Handshake with History
Handshake with History
Whenever I visit a place, I try to understand a little bit about the place. Who came before me? What happened here and how has that changed this place and the world we live in? You stumble on ghosts walking through quiet woods when you come upon a stone wall running straight as an arrow left to right. Or an old logging road cutting through the forest. Dimpled rocks betray the hundreds of micro spikes that gripped this granite before you came along. Statues and monuments tell one story, but so too do the buildings and canals and cobblestone streets.

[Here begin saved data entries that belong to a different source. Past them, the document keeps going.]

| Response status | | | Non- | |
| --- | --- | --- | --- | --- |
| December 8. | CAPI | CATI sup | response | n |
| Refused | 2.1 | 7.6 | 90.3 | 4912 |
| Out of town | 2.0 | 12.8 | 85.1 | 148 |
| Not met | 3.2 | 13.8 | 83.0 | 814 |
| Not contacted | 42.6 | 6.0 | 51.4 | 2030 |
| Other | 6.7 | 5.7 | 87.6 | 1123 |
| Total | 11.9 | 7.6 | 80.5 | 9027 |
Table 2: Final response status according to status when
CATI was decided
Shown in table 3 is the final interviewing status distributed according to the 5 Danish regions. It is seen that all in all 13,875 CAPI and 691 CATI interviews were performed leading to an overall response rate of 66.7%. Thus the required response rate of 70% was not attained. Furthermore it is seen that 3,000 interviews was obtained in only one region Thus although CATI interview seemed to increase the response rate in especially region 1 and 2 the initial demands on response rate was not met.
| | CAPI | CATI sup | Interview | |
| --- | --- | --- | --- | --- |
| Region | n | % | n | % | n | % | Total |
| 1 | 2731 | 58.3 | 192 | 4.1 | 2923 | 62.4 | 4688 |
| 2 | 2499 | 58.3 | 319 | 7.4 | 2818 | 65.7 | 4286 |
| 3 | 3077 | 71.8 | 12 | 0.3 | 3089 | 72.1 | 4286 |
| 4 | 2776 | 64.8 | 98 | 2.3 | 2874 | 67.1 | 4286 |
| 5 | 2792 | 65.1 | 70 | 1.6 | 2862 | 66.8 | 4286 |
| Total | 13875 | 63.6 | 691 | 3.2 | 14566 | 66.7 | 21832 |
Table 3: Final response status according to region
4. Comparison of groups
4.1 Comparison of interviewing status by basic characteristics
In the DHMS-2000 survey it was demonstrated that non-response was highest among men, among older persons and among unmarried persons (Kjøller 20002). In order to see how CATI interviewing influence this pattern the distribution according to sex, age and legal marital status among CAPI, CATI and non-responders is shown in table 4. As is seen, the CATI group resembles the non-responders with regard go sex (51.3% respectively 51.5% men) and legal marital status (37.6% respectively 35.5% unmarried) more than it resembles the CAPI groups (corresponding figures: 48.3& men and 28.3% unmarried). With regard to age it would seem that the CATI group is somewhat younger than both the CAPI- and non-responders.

I’ve visited Mark Twain’s house in Hartford, Robert Frost’s farmhouse in Derry, New Hampshire and Ernest Hemingway’s house in Key West, Florida. I ran my hand up the stair railing in each and stood in the doorways they would have been standing in as they looked out on a different world than the one I live in. Dancing with ghosts.

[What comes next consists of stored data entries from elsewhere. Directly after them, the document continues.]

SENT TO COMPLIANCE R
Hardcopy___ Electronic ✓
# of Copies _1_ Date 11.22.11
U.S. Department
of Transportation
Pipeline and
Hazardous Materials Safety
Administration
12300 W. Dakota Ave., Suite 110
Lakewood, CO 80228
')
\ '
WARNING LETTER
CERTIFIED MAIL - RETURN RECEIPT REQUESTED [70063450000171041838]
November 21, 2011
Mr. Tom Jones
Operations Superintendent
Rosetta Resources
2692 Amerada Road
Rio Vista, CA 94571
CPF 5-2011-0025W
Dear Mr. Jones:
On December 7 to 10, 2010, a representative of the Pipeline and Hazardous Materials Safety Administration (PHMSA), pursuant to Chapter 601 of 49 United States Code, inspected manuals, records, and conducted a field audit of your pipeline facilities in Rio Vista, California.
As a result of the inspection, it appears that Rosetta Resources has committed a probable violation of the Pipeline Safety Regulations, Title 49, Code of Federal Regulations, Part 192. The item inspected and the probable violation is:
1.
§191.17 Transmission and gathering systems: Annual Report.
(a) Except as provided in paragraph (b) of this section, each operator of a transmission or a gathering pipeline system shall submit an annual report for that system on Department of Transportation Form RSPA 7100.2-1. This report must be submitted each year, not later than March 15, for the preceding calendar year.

I once helped a friend tear down an old shed that had seen better days. Hammer and pry bar in hand, I stripped layers of plywood and siding off the walls until we were down to the studs of the shed. This was no Home Depot special. The studs were old growth wood, hand sawn and straight. They’d been quietly doing their job for a hundred years or so. I gave a nod to the craftsman who built it.

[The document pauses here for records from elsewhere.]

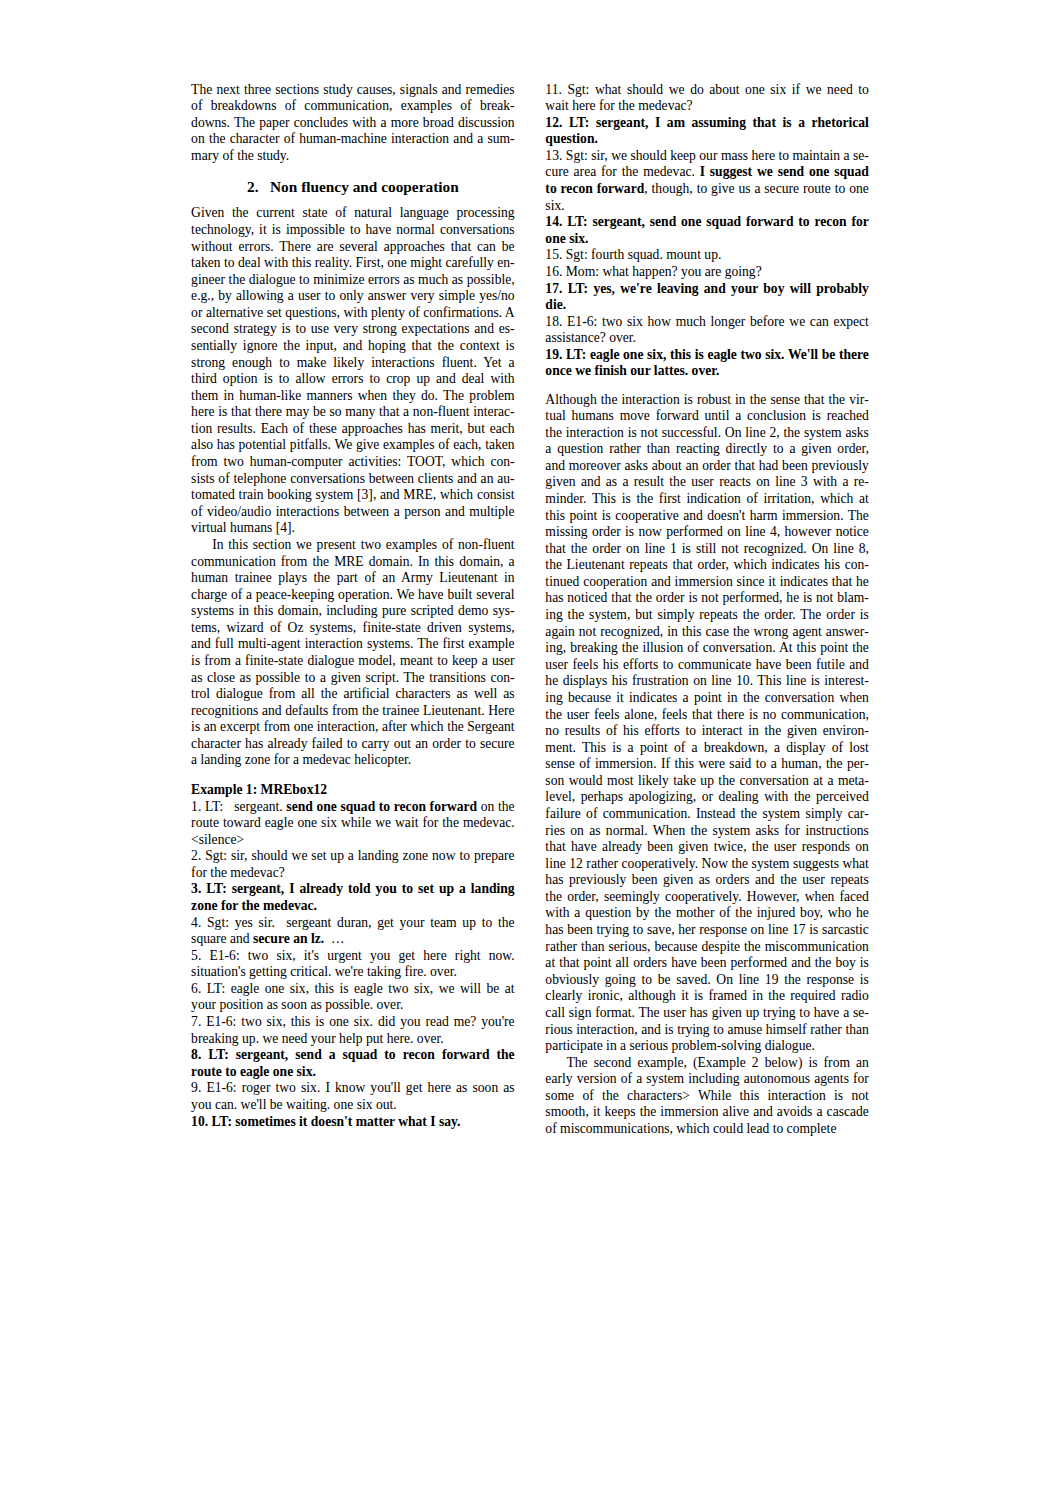The next three sections study causes, signals and remedies of breakdowns of communication, examples of breakdowns. The paper concludes with a more broad discussion on the character of human-machine interaction and a summary of the study.
2. Non fluency and cooperation
Given the current state of natural language processing technology, it is impossible to have normal conversations without errors. There are several approaches that can be taken to deal with this reality. First, one might carefully engineer the dialogue to minimize errors as much as possible, e.g., by allowing a user to only answer very simple yes/no or alternative set questions, with plenty of confirmations. A second strategy is to use very strong expectations and essentially ignore the input, and hoping that the context is strong enough to make likely interactions fluent. Yet a third option is to allow errors to crop up and deal with them in human-like manners when they do. The problem here is that there may be so many that a non-fluent interaction results. Each of these approaches has merit, but each also has potential pitfalls. We give examples of each, taken from two human-computer activities: TOOT, which consists of telephone conversations between clients and an automated train booking system [3], and MRE, which consist of video/audio interactions between a person and multiple virtual humans [4].
In this section we present two examples of non-fluent communication from the MRE domain. In this domain, a human trainee plays the part of an Army Lieutenant in charge of a peace-keeping operation. We have built several systems in this domain, including pure scripted demo systems, wizard of Oz systems, finite-state driven systems, and full multi-agent interaction systems. The first example is from a finite-state dialogue model, meant to keep a user as close as possible to a given script. The transitions control dialogue from all the artificial characters as well as recognitions and defaults from the trainee Lieutenant. Here is an excerpt from one interaction, after which the Sergeant character has already failed to carry out an order to secure a landing zone for a medevac helicopter.
Example 1: MREbox12
1. LT: sergeant. send one squad to recon forward on the route toward eagle one six while we wait for the medevac. <silence>
2. Sgt: sir, should we set up a landing zone now to prepare for the medevac?
3. LT: sergeant, I already told you to set up a landing zone for the medevac.
4. Sgt: yes sir. sergeant duran, get your team up to the square and secure an lz. …
5. E1-6: two six, it's urgent you get here right now. situation's getting critical. we're taking fire. over.
6. LT: eagle one six, this is eagle two six, we will be at your position as soon as possible. over.
7. E1-6: two six, this is one six. did you read me? you're breaking up. we need your help put here. over.
8. LT: sergeant, send a squad to recon forward the route to eagle one six.
9. E1-6: roger two six. I know you'll get here as soon as you can. we'll be waiting. one six out.
10. LT: sometimes it doesn't matter what I say.
11. Sgt: what should we do about one six if we need to wait here for the medevac?
12. LT: sergeant, I am assuming that is a rhetorical question.
13. Sgt: sir, we should keep our mass here to maintain a secure area for the medevac. I suggest we send one squad to recon forward, though, to give us a secure route to one six.
14. LT: sergeant, send one squad forward to recon for one six.
15. Sgt: fourth squad. mount up.
16. Mom: what happen? you are going?
17. LT: yes, we're leaving and your boy will probably die.
18. E1-6: two six how much longer before we can expect assistance? over.
19. LT: eagle one six, this is eagle two six. We'll be there once we finish our lattes. over.
Although the interaction is robust in the sense that the virtual humans move forward until a conclusion is reached the interaction is not successful. On line 2, the system asks a question rather than reacting directly to a given order, and moreover asks about an order that had been previously given and as a result the user reacts on line 3 with a reminder. This is the first indication of irritation, which at this point is cooperative and doesn't harm immersion. The missing order is now performed on line 4, however notice that the order on line 1 is still not recognized. On line 8, the Lieutenant repeats that order, which indicates his continued cooperation and immersion since it indicates that he has noticed that the order is not performed, he is not blaming the system, but simply repeats the order. The order is again not recognized, in this case the wrong agent answering, breaking the illusion of conversation. At this point the user feels his efforts to communicate have been futile and he displays his frustration on line 10. This line is interesting because it indicates a point in the conversation when the user feels alone, feels that there is no communication, no results of his efforts to interact in the given environment. This is a point of a breakdown, a display of lost sense of immersion. If this were said to a human, the person would most likely take up the conversation at a meta-level, perhaps apologizing, or dealing with the perceived failure of communication. Instead the system simply carries on as normal. When the system asks for instructions that have already been given twice, the user responds on line 12 rather cooperatively. Now the system suggests what has previously been given as orders and the user repeats the order, seemingly cooperatively. However, when faced with a question by the mother of the injured boy, who he has been trying to save, her response on line 17 is sarcastic rather than serious, because despite the miscommunication at that point all orders have been performed and the boy is obviously going to be saved. On line 19 the response is clearly ironic, although it is framed in the required radio call sign format. The user has given up trying to have a serious interaction, and is trying to amuse himself rather than participate in a serious problem-solving dialogue.
The second example, (Example 2 below) is from an early version of a system including autonomous agents for some of the characters> While this interaction is not smooth, it keeps the immersion alive and avoids a cascade of miscommunications, which could lead to complete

I visited the Duston Garrison in Haverhill, Massachusetts last year, the day after visiting the island that Hannah Duston escaped from between Concord and Franklin, New Hampshire. In walking around the garrison, built by Hannah’s husband Thomas, a brick layer and farmer, I came across a pair of thumb prints in the brick. Were they his thumb prints or those of someone who worked with him or re-pointed the brick wall somewhere else in history? I don’t know, but I do know that whoever it was came before me and I put my thumbs in those compressions in a moment of solidarity across the centuries.
Thomas and others built this garrison in 1697 for protection from the indians who attacked Haverhill, killing members of his family and his neighbors. This was the frontier, and I often think about that time in history, so close to where I’m living my own history, and yet so different. 321 years later, this is our time. That’s not some bullshit motivational slogan. We’re alive today while the vast majority of people who have lived aren’t. So many others came before us, and so may more will come after us. I quietly make my handshake with history when I feel it. And I feel it a lot in the places that I go.